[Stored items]
========
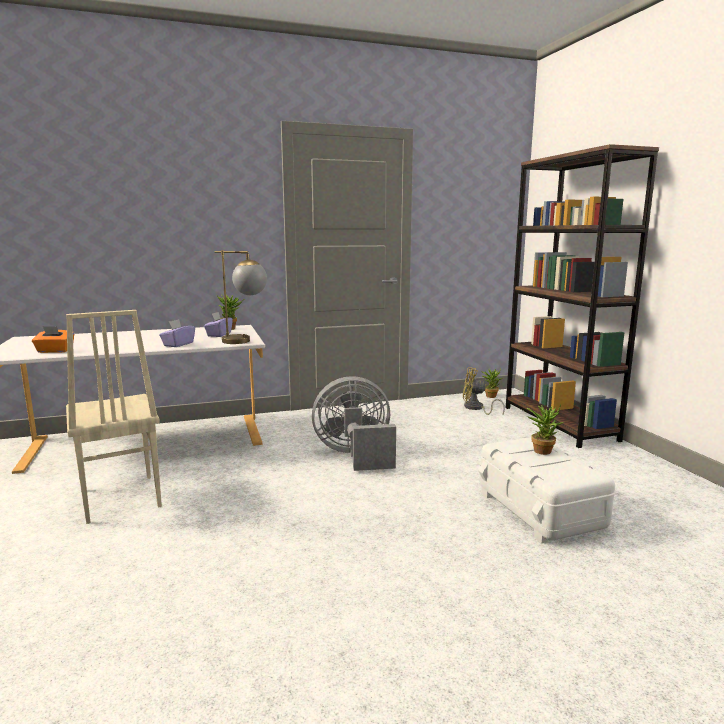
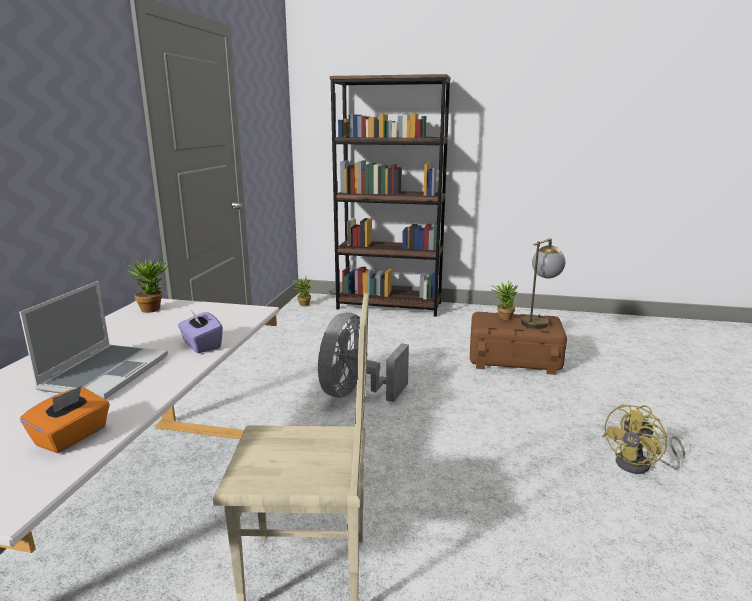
camera: 60 degrees left, 5 degrees up
purple tissue box [204,312,233,337] -> none
table lamp [214,250,267,344] -> table lamp moved to [521,238,565,329]
yellow fan [463,367,505,416] -> yellow fan moved to [602,404,685,474]
white storage box [478,437,615,544] -> brown storage box [470,312,567,375]
none -> laptop [19,281,168,399]

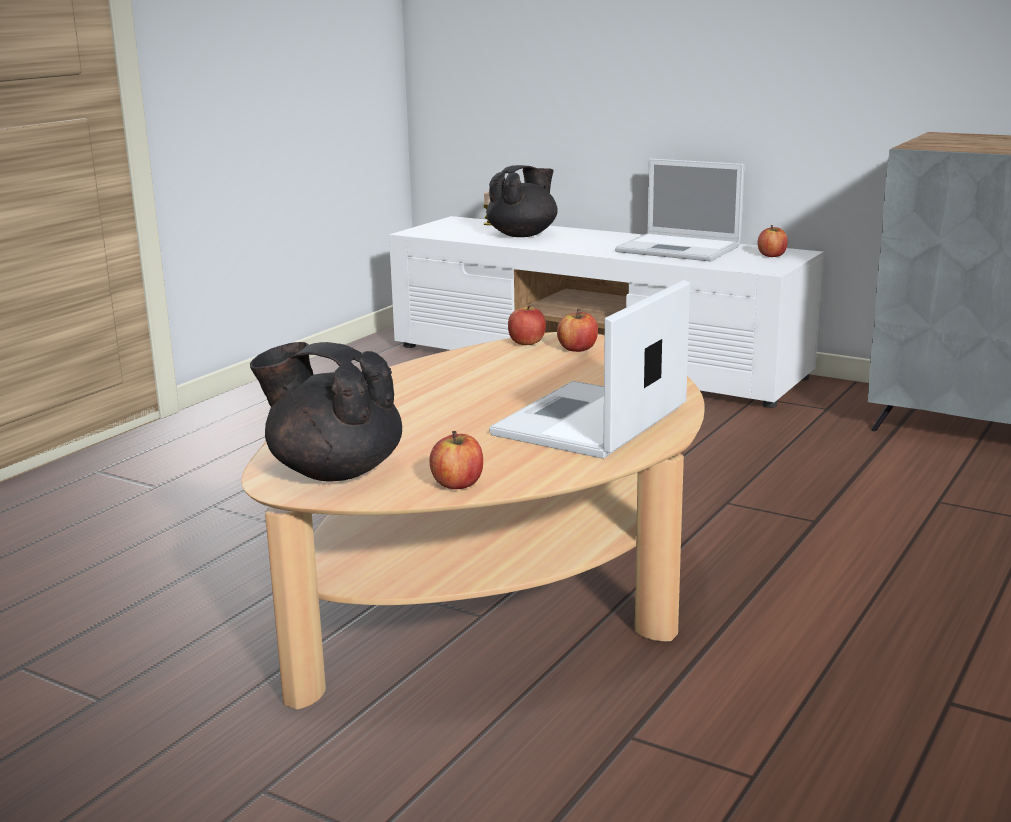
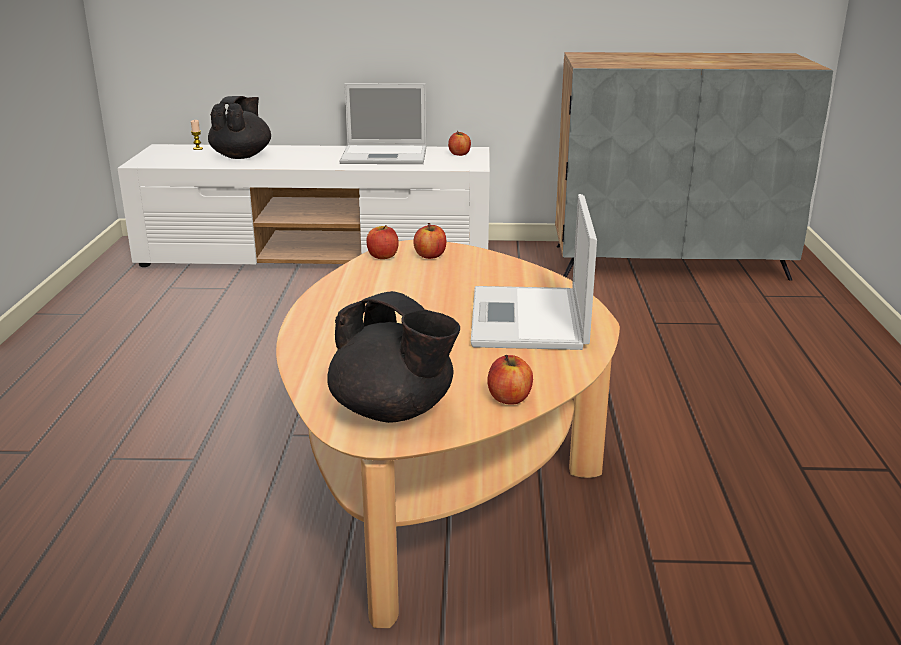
camera: 30 degrees left, 5 degrees up
black teapot [250,342,402,482] -> black teapot turned 135 degrees counterclockwise [327,291,460,423]

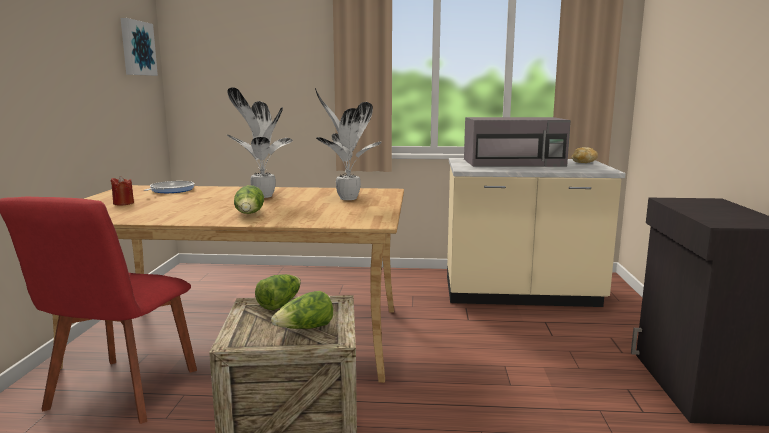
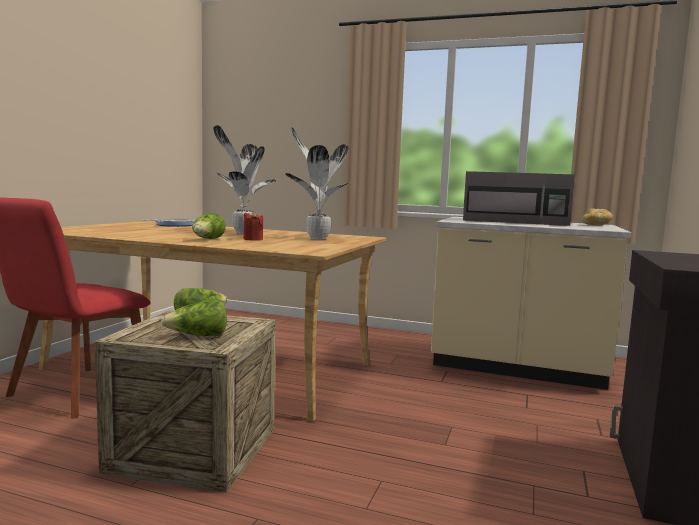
camera: 15 degrees right, 5 degrees down
red candle [111,176,134,205] -> red candle moved to [243,211,263,241]
picture [121,18,158,76] -> none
========
In the records above, return only the line that contains "red candle [111,176,134,205]" and every line after it through the last, exactly as they appear.

red candle [111,176,134,205] -> red candle moved to [243,211,263,241]
picture [121,18,158,76] -> none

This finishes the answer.